§ **Supplied records**:
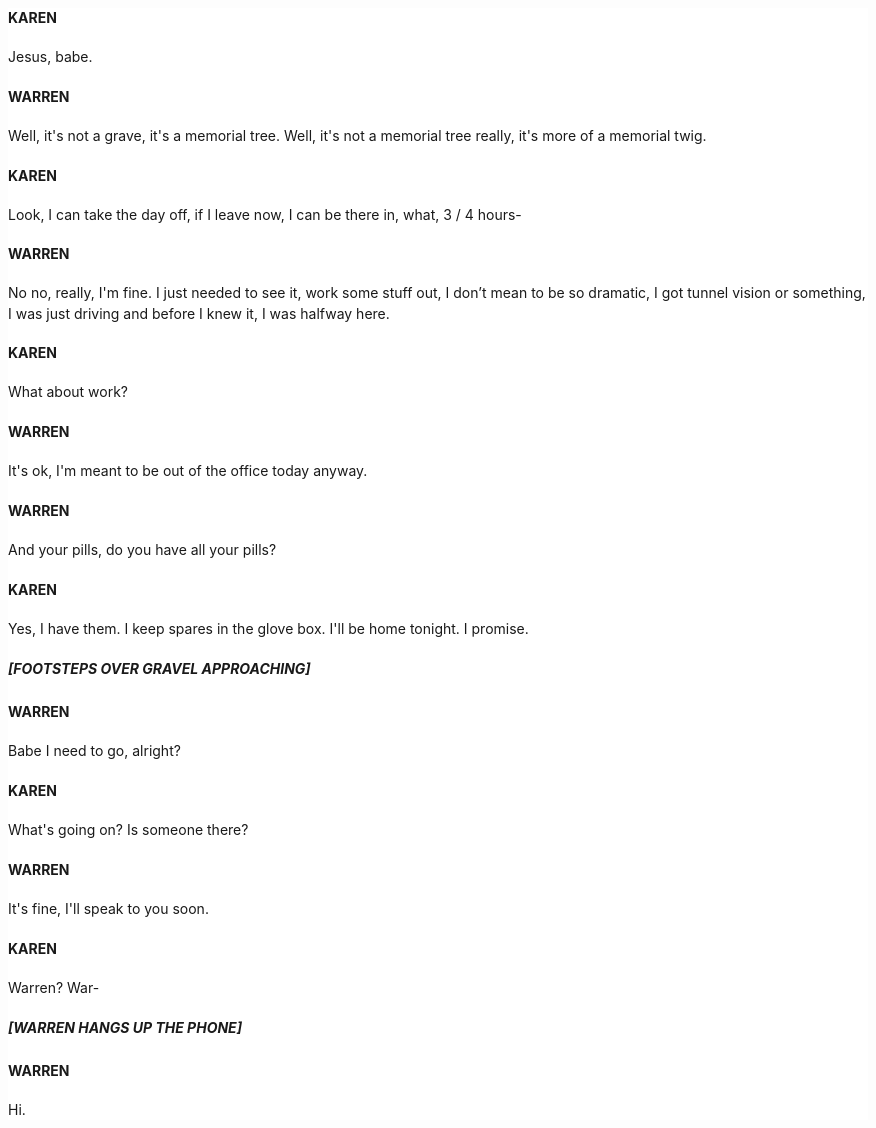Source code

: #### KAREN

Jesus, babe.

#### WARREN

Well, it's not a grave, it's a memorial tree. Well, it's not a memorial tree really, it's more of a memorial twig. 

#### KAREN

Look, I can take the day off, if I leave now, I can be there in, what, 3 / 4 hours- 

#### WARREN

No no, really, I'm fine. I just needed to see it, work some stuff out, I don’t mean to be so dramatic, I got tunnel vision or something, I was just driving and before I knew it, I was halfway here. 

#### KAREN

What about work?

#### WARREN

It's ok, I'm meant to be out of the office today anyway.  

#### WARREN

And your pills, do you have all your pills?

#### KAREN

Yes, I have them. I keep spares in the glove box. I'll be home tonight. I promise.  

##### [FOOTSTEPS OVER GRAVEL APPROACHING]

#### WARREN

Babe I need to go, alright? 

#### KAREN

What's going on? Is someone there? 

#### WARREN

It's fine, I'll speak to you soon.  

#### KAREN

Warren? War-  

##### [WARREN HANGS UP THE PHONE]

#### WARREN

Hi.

§ **What you need to do**: After finding the line that contains "What's going on? Is someone there?" in the records above, copy that line and each one after it exactly, through the final line.

§ **Task result**:
What's going on? Is someone there? 

#### WARREN

It's fine, I'll speak to you soon.  

#### KAREN

Warren? War-  

##### [WARREN HANGS UP THE PHONE]

#### WARREN

Hi.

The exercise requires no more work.